Pfizer Discontinues Development of PCSK9 Inhibitor

The bococizumab development program and all trials will be discontinued.

Pfizer has recently announced it will no longer pursue the development of its investigational PCSK9 inhibitor, bococizumab.

Clinical information about the drug, along with the increased market landscape for cholesterol-lowering drugs, indicate that bococizumab would not be of value to patients, physicians, or other stakeholders, Pfizer reported in a press release.

The manufacturer discontinued the bococizumab SPIRE developmental program, which includes 2 ongoing cardiovascular studies, and 6 completed lipid-lowering studies. The ongoing studies will be discontinued as well.

Through the analysis of the completed studies, Pfizer discovered that the drug loses efficacy in lowering low-density lipoprotein cholesterol over time. They also found that the drug causes a higher level of immunogenicity, and more injection site reactions compared with other similar medications.

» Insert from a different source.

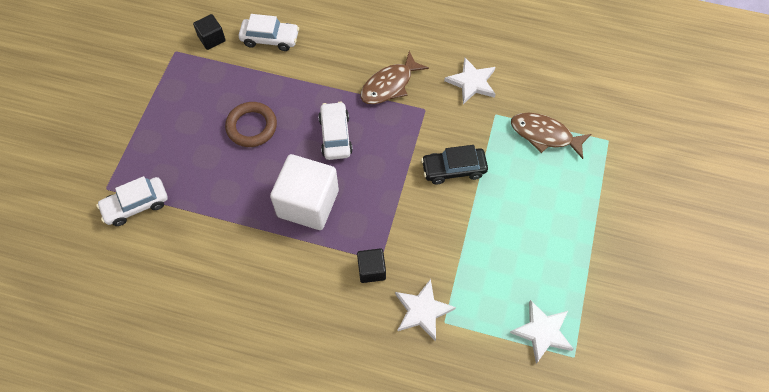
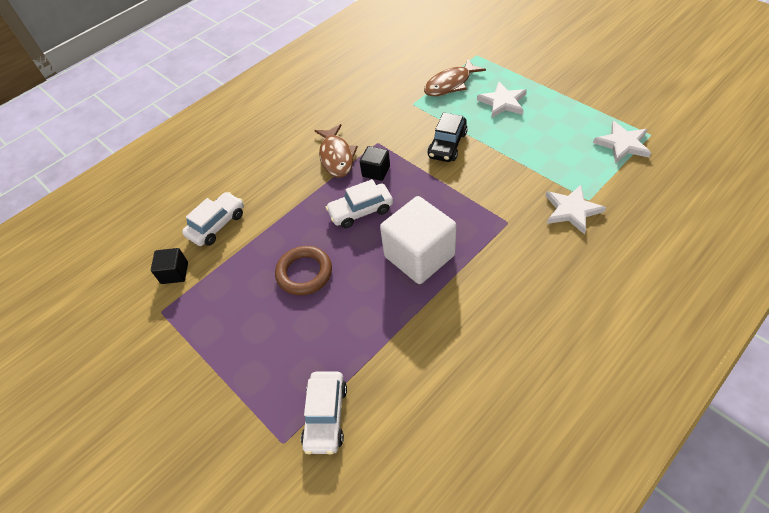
camera: 55 degrees left, 10 degrees down
(335, 135) = (361, 211): white car -> white car turned 45 degrees counterclockwise
(371, 270) = (515, 232): black cube -> black cube (376, 171)
(472, 82) = (373, 106): white star -> white star (502, 102)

In order for a high cholesterol treatment to be effective in preventing heart attacks and strokes, medications need to be effective and durable in a long-term setting.

“As a company, we understand that developing new and important medicines for patients is a critical, but difficult undertaking. Accordingly, we continually evaluate our development programs as data emerge to support prudent decisions that provide value both to the patients we serve and our shareholders,” said James Rusnak, MD, PhD, chief development officer, Cardiovascular and Metabolic Diseases, Pfizer Global Product Development. “We are disappointed by this outcome, but remain committed to investing in innovation, concentrating our pipeline on areas where we can bring transformational therapies to address unmet needs, including in patients with cardiovascular and metabolic diseases. We thank the investigators, their patients, and support staff who have participated in this important research program.”

Pfizer is currently informing all regulatory authorities about this decision, and they are also ensuring that investigators from the ongoing clinical trials are told about the next steps. If patients have questions or concerns, they should consult with the physician in the clinical trial, Pfizer advised.

The discontinuation of the development program is estimated to have a negative stock impact of $0.04 per share, and their third quarter results have been revised to reflect this change. Pfizer previously announced that 4 of the lipid-lowering studies reached their primary endpoints.

They also revealed top-line results from the other 2 lipid-lowering studies that demonstrated a reduction in LDL cholesterol levels from baseline compared with placebo in patients with primary hyperlipidemia, or mixed dyslipidemia at-risk of cardiovascular events who were taking statins, according to Pfizer.

The drug was said to be safe and well-tolerated in the lipid-lowering studies.

“To honor the altruism of trial participants, and to maximize the clinical and scientific knowledge derived from the halted trials, Pfizer has committed to ensuring that the data will be made available to study leaders for independent analysis and prompt public presentation,” said Paul M. Ridker, MD, co-chair Executive Committee, SPIRE clinical trials program. “We believe the available data will allow us to test the core scientific questions posed by the overall program which is in the best interest of patients who volunteered in these clinical trials, and for patients worldwide who suffer from heart disease.”